В той поездке, о которой я хочу рассказать, было очень много хорошего, и даже мелочи значительны и символичны. Все, что происходило было наградой мне, однако и испытанием.
Сколько всяких учителей вокруг! Как старательно со всех сторон пытаются нам что-то внушить, заставить поступать так, а не иначе! А на деле оказывается, что большинство «учителей», впихивая в наши головы то или иное «правило» или «мудрость», заботятся вовсе не о нас. Они либо преследуют какую-то корыстную цель, либо хотят показать нам, какие они мудрые и как хорошо разбираются в жизни. Однако очень редко мы встречаем среди них по-настоящему счастливых людей…

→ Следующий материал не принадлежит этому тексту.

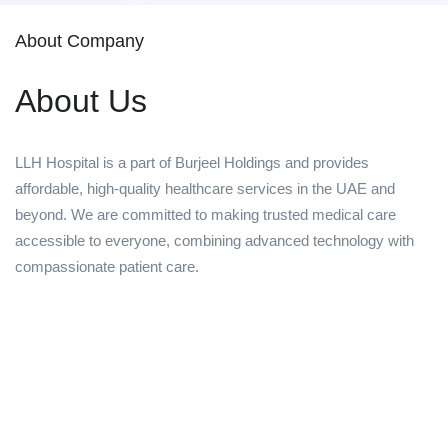
About Company
About Us
LLH Hospital is a part of Burjeel Holdings and provides
affordable, high-quality healthcare services in the UAE and
beyond. We are committed to making trusted medical care
accessible to everyone, combining advanced technology with
compassionate patient care.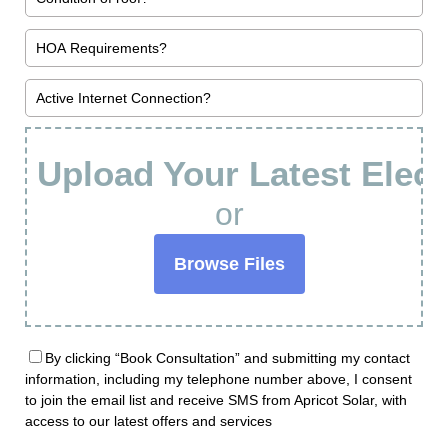
Upload Your Latest Electr
or
Browse Files
By clicking “Book Consultation” and submitting my contact
information, including my telephone number above, I consent
to join the email list and receive SMS from Apricot Solar, with
access to our latest offers and services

Чуть ли не с детских лет, я пытался понять, где правда на самом деле, что такое НАСТОЯЩАЯ ЖИЗНЬ, ДЛЯ ЧЕГО мы появились на этот свет, как надо жить ПРАВИЛЬНО. И почему-то всегда чувствовал, что окружающий мир гораздо лучше на самом деле, чем мы о нем думаем.
И вот эта поездка. Она особенно убедила меня, что мы даже не представляем себе, сколько богатств вокруг – только бери! Просто нужна ВНИМАТЕЛЬНОСТЬ и нужны старания ПОНЯТЬ то, что вокруг нас НА САМОМ ДЕЛЕ.
1
Это была не первая моя поездка на юг, к морю, но в таких условиях первая. Я не был знаменитым, но все-таки уже считался писателем – меня приняли в Союз Советских Писателей по одной опубликованной книге. И мне дали путевку в Дом творчества в Коктебель – тот самый Дом творчества, который когда-то организовал поэт Максимилиан Волошин.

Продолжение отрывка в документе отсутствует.